Records for processing –
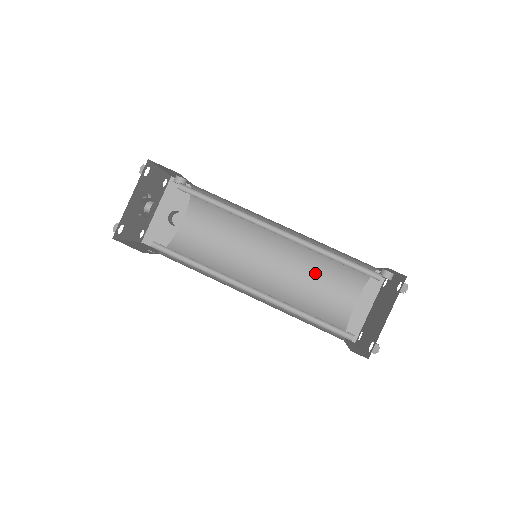
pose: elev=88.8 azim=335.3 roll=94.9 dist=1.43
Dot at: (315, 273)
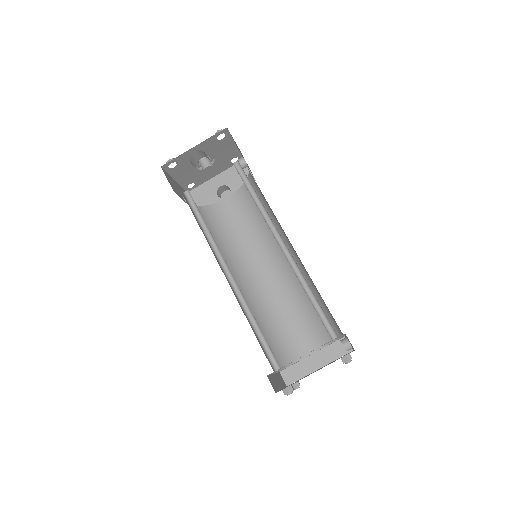
Dot at: (296, 307)
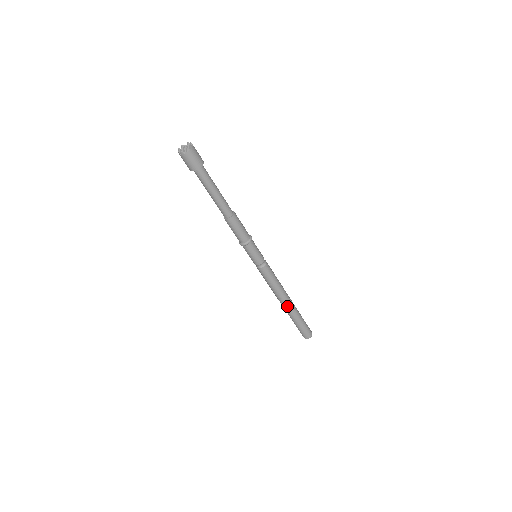
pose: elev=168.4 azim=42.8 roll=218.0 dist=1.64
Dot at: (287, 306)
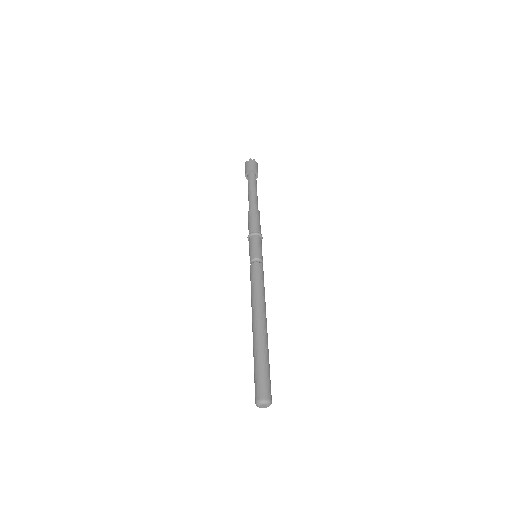
Dot at: (256, 325)
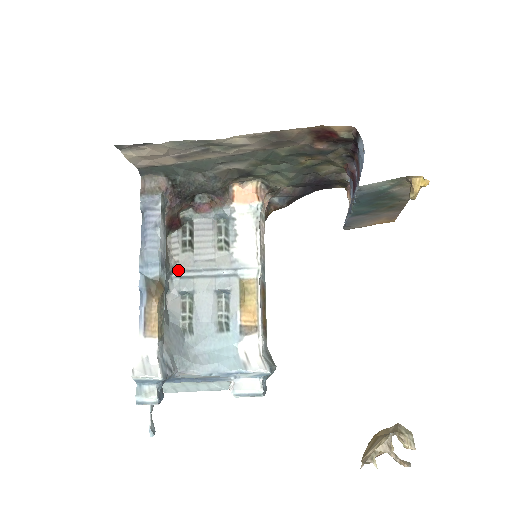
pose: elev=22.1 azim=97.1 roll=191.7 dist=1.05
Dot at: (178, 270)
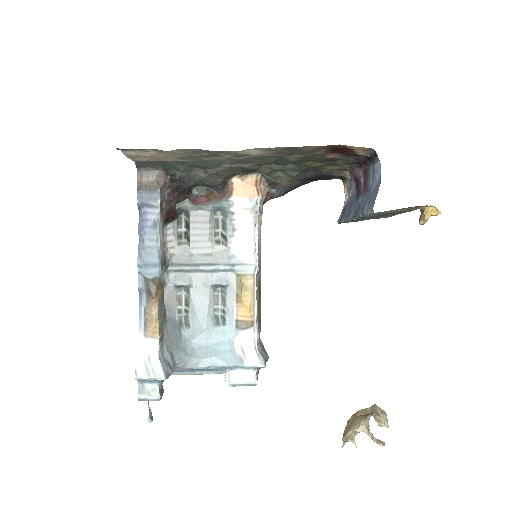
Dot at: (174, 264)
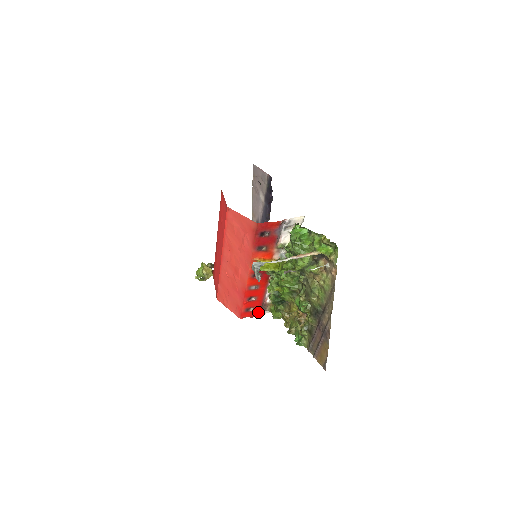
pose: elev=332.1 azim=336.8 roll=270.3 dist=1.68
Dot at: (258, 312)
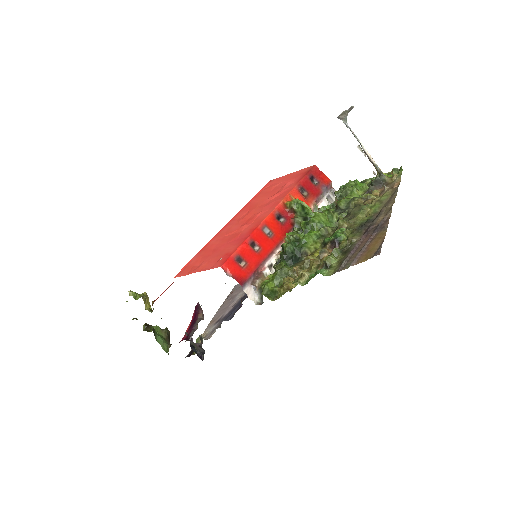
Dot at: (245, 277)
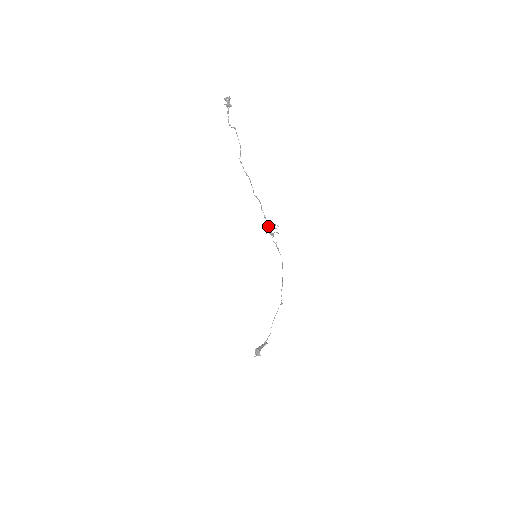
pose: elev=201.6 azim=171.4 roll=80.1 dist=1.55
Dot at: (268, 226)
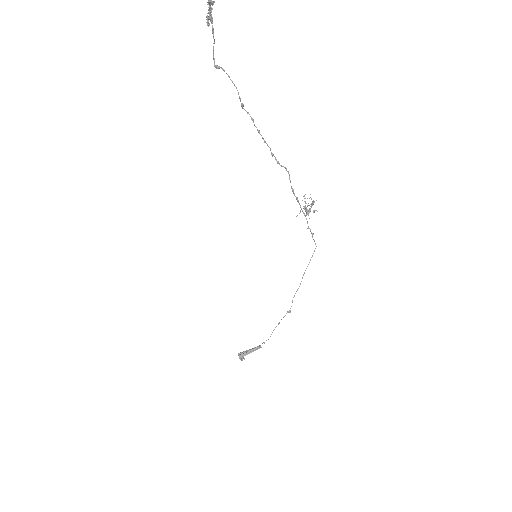
Dot at: occluded
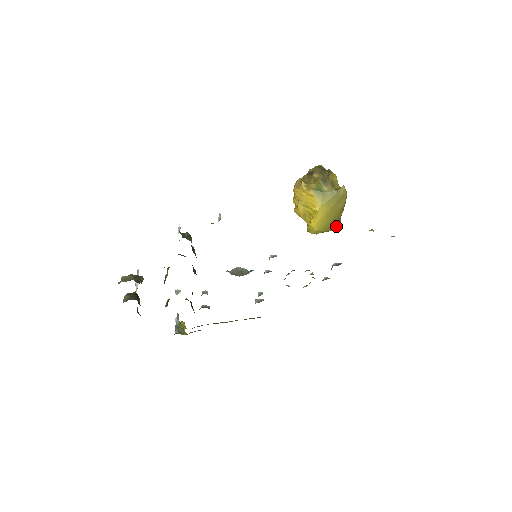
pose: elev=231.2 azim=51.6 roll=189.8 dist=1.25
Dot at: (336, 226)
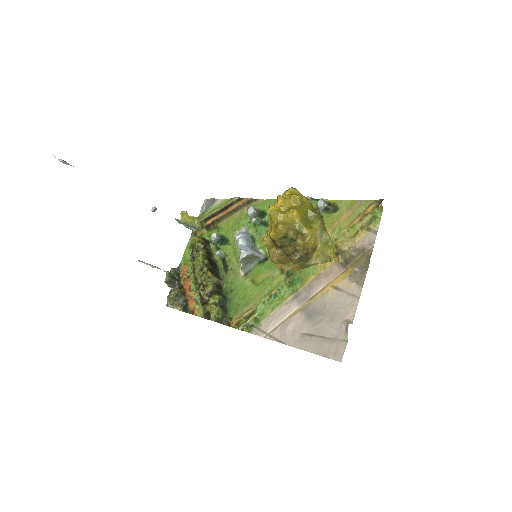
Dot at: occluded
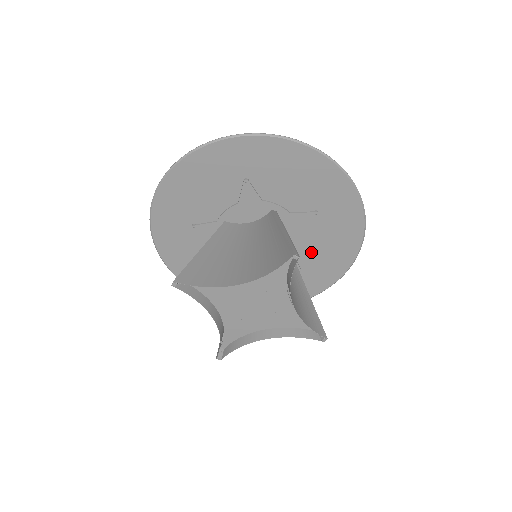
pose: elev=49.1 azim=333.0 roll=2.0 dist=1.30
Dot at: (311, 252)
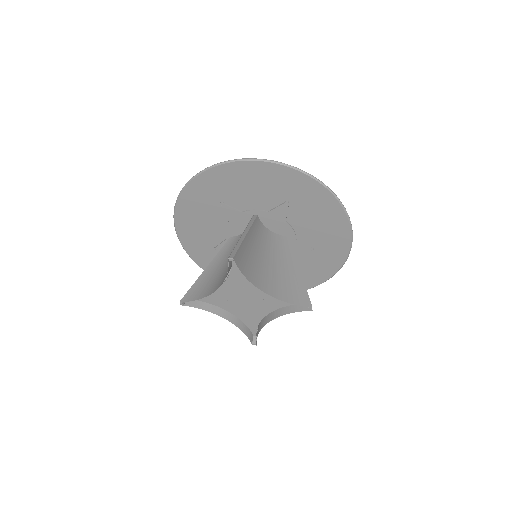
Dot at: (310, 232)
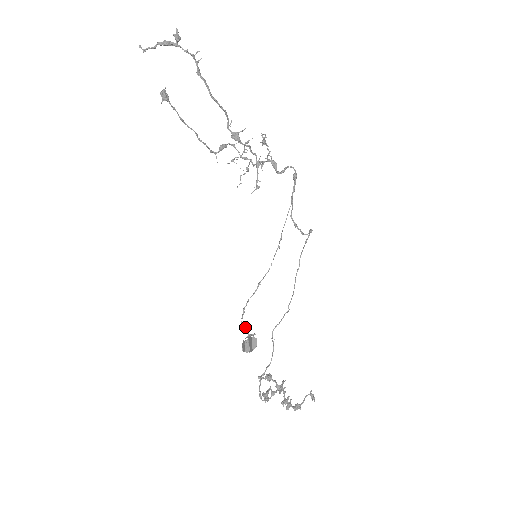
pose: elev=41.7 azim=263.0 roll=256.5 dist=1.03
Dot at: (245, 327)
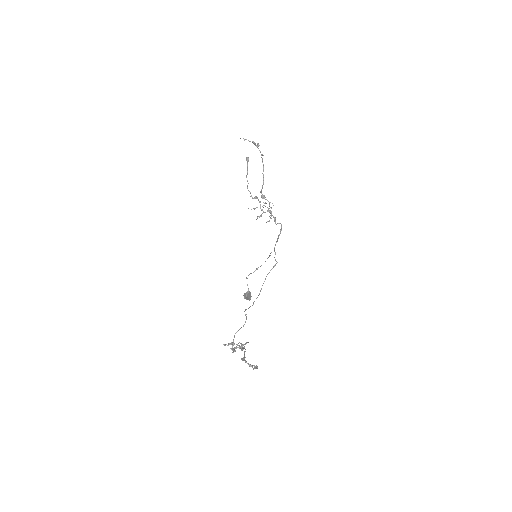
Dot at: occluded
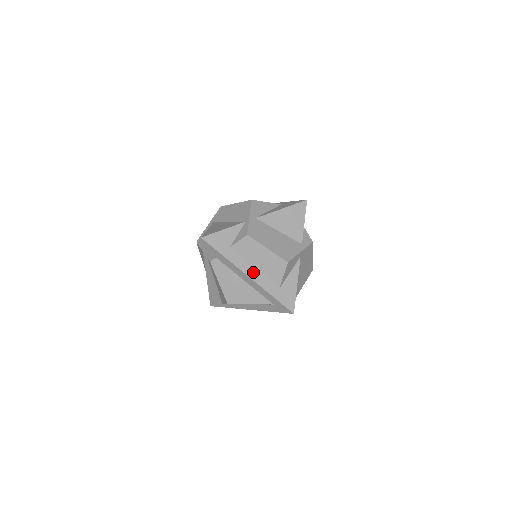
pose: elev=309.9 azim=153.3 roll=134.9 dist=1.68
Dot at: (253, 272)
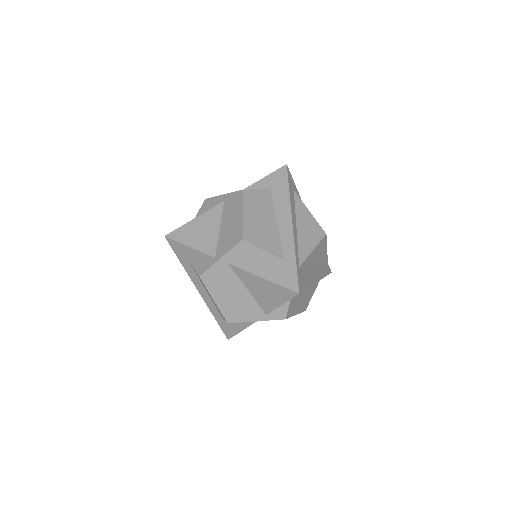
Dot at: (204, 293)
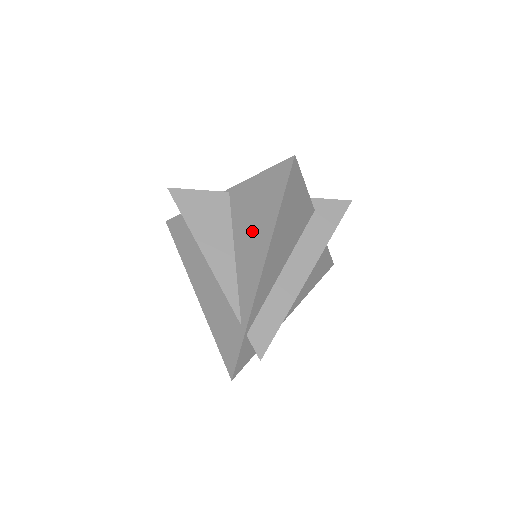
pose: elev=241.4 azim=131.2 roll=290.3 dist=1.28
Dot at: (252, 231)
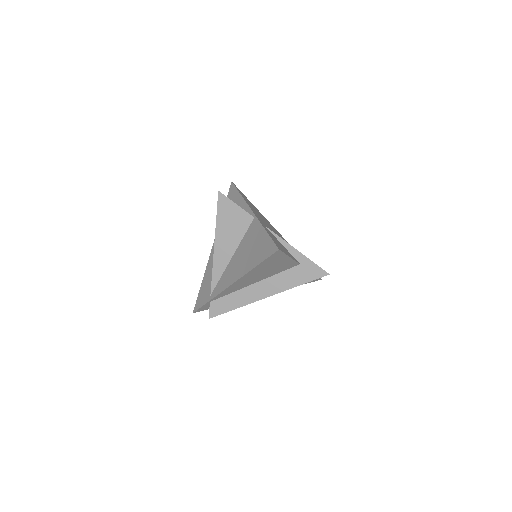
Dot at: (243, 258)
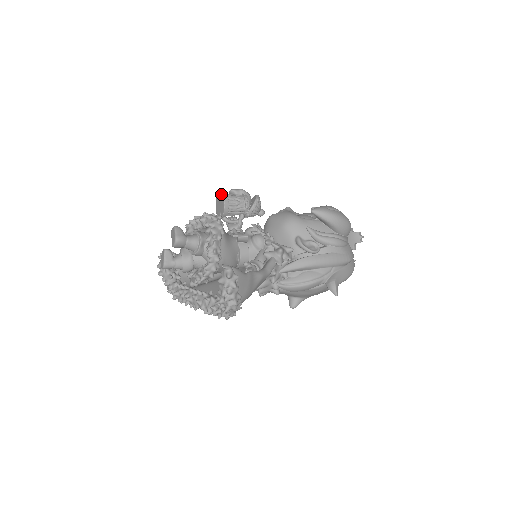
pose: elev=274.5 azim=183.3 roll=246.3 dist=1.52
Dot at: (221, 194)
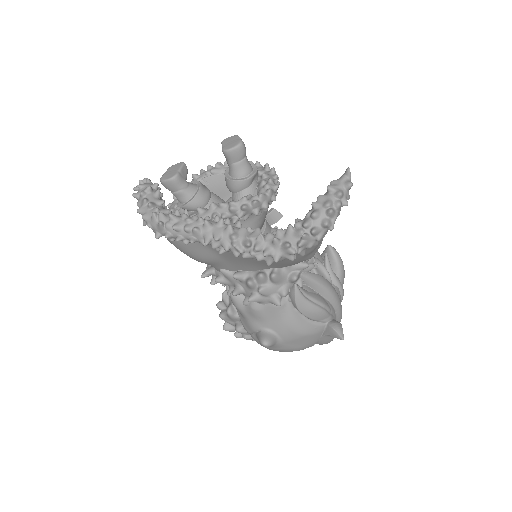
Dot at: occluded
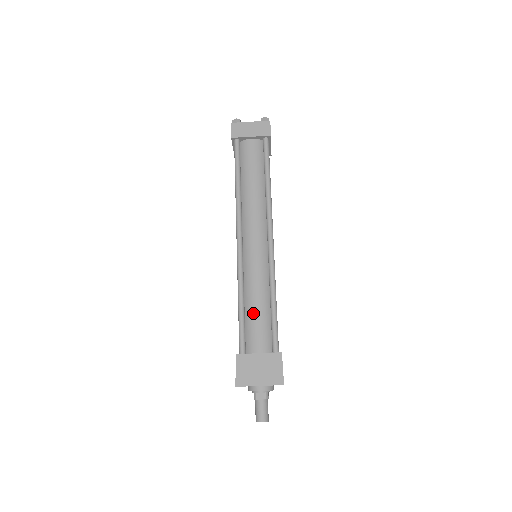
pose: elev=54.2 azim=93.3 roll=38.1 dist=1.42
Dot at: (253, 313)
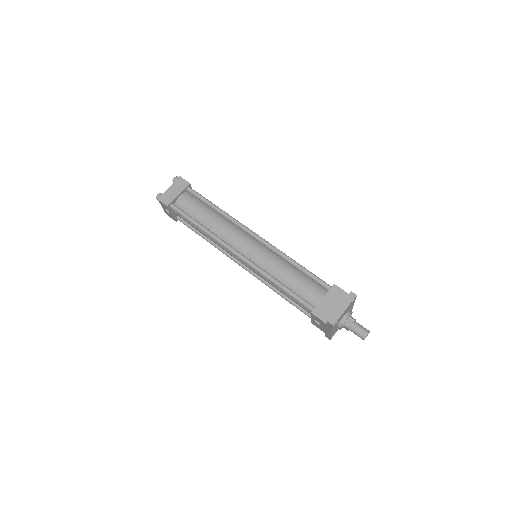
Dot at: (293, 283)
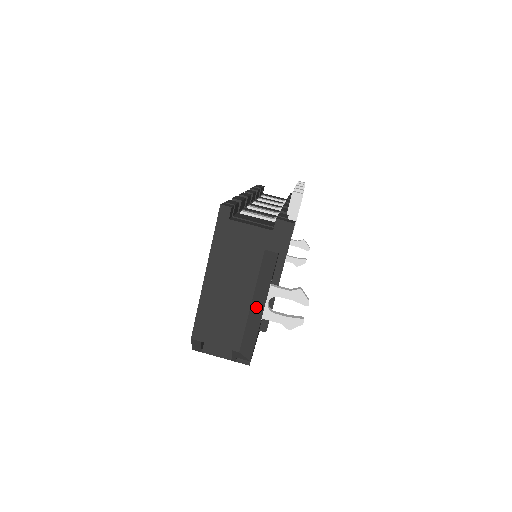
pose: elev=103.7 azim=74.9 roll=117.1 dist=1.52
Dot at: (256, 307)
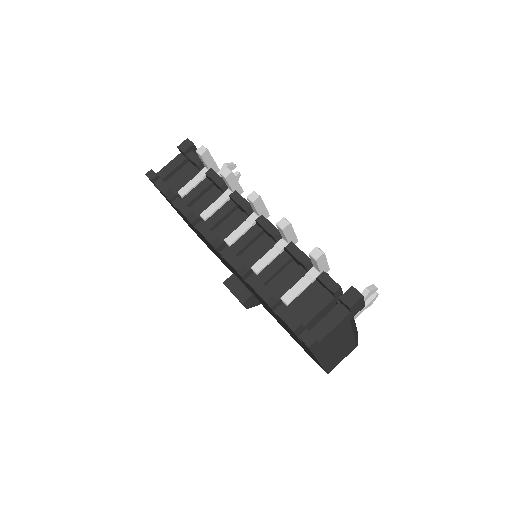
Dot at: (354, 329)
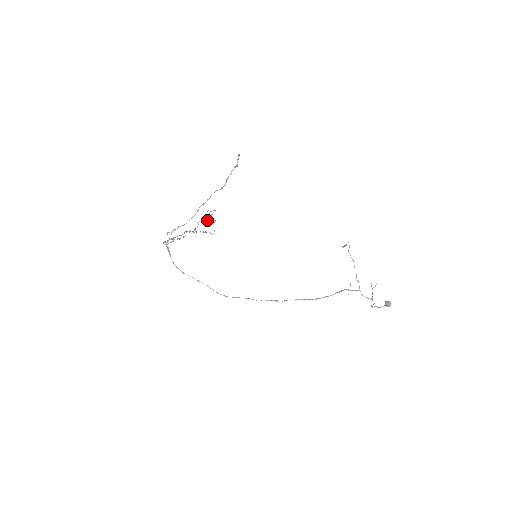
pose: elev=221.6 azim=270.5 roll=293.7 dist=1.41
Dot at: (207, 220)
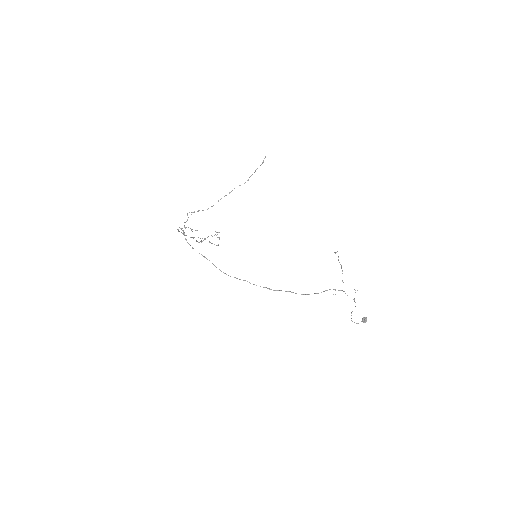
Dot at: occluded
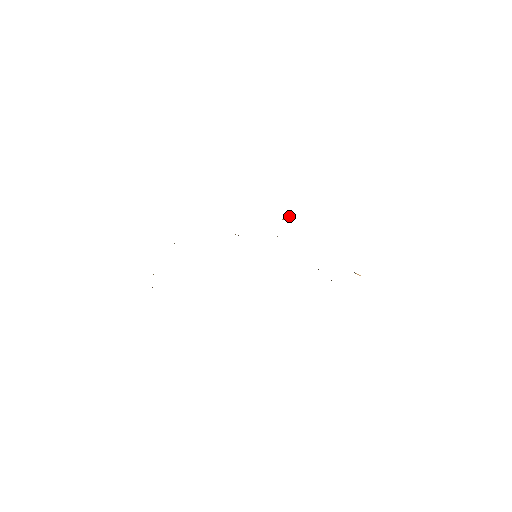
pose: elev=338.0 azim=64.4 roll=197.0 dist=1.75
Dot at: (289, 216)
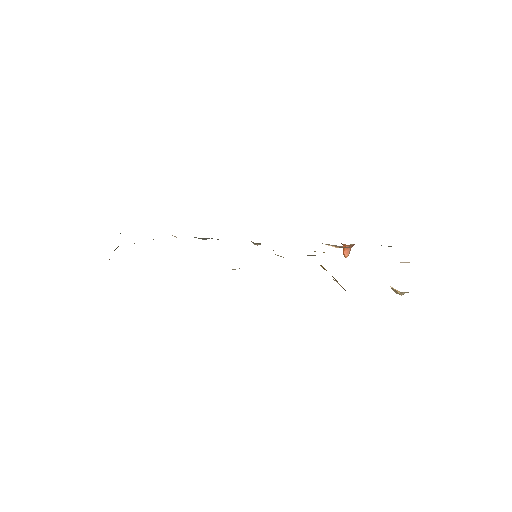
Dot at: (347, 248)
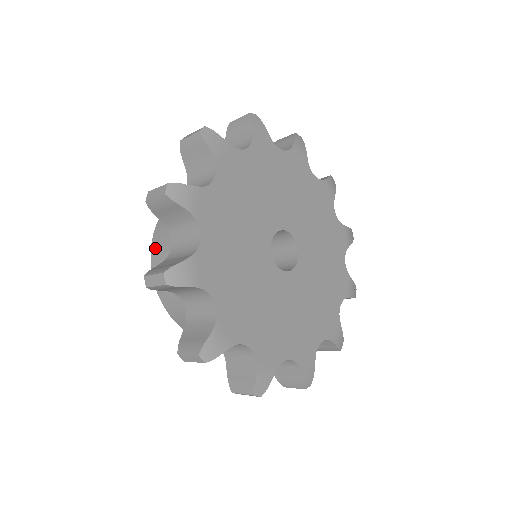
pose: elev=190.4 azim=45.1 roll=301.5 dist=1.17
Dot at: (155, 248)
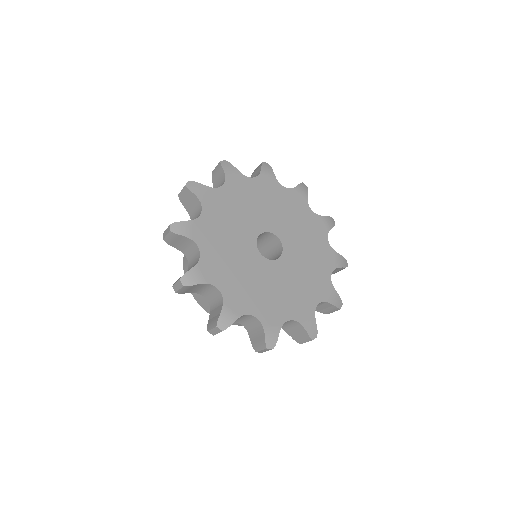
Dot at: (198, 299)
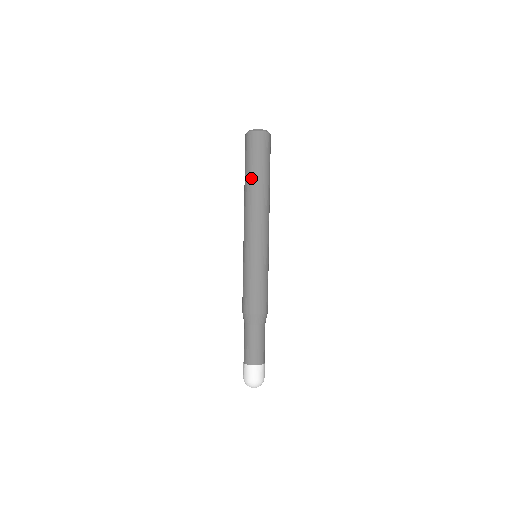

Work required – Retype every row above character for character, leaving out the pictures.

Complete output –
pose: elev=88.8 azim=335.3 roll=94.9 dist=1.43
Dot at: (315, 273)
Dot at: (296, 307)
pose: elev=168.4 azim=42.8 roll=218.0 dist=1.64
Dot at: (287, 306)
Dot at: (256, 325)
pose: elev=22.1 azim=97.1 roll=191.7 dist=1.05
Dot at: (178, 270)
Dot at: (174, 264)
pose: elev=332.1 azim=336.8 roll=270.3 dist=1.68
Dot at: (258, 312)
Dot at: (245, 277)
pose: elev=201.6 azim=171.4 roll=80.1 dist=1.55
Dot at: (268, 226)
Dot at: occluded
pose: elev=231.2 azim=51.6 roll=189.8 dist=1.25
Dot at: (336, 226)
Dot at: occluded
pose: elev=49.1 azim=333.0 roll=2.0 dist=1.30
Dot at: (311, 252)
Dot at: (310, 232)
pose: elev=41.7 azim=263.0 roll=256.5 dist=1.03
Dot at: (245, 327)
Dot at: occluded
pose: elev=309.9 azim=153.3 roll=134.9 dist=1.68
Dot at: (253, 272)
Dot at: (204, 293)
pose: elev=241.4 azim=131.2 roll=290.3 dist=1.28
Dot at: (252, 231)
Dot at: (243, 258)
pose: elev=274.5 azim=183.3 roll=246.3 dist=1.52
Dot at: (221, 194)
Dot at: occluded
pose: elev=54.2 azim=93.3 roll=38.1 dist=1.42
Dot at: (253, 313)
Dot at: (293, 283)
pose: elev=103.7 azim=74.9 roll=117.1 dist=1.52
Dot at: (256, 307)
Dot at: (354, 329)
pose: elev=221.6 azim=270.5 roll=293.7 dist=1.41
Dot at: (207, 220)
Dot at: occluded
pose: elev=338.0 azim=64.4 roll=197.0 dist=1.75
Dot at: (289, 216)
Dot at: (347, 248)
pose: elev=190.4 azim=45.1 roll=301.5 dist=1.17
Dot at: (155, 248)
Dot at: (198, 299)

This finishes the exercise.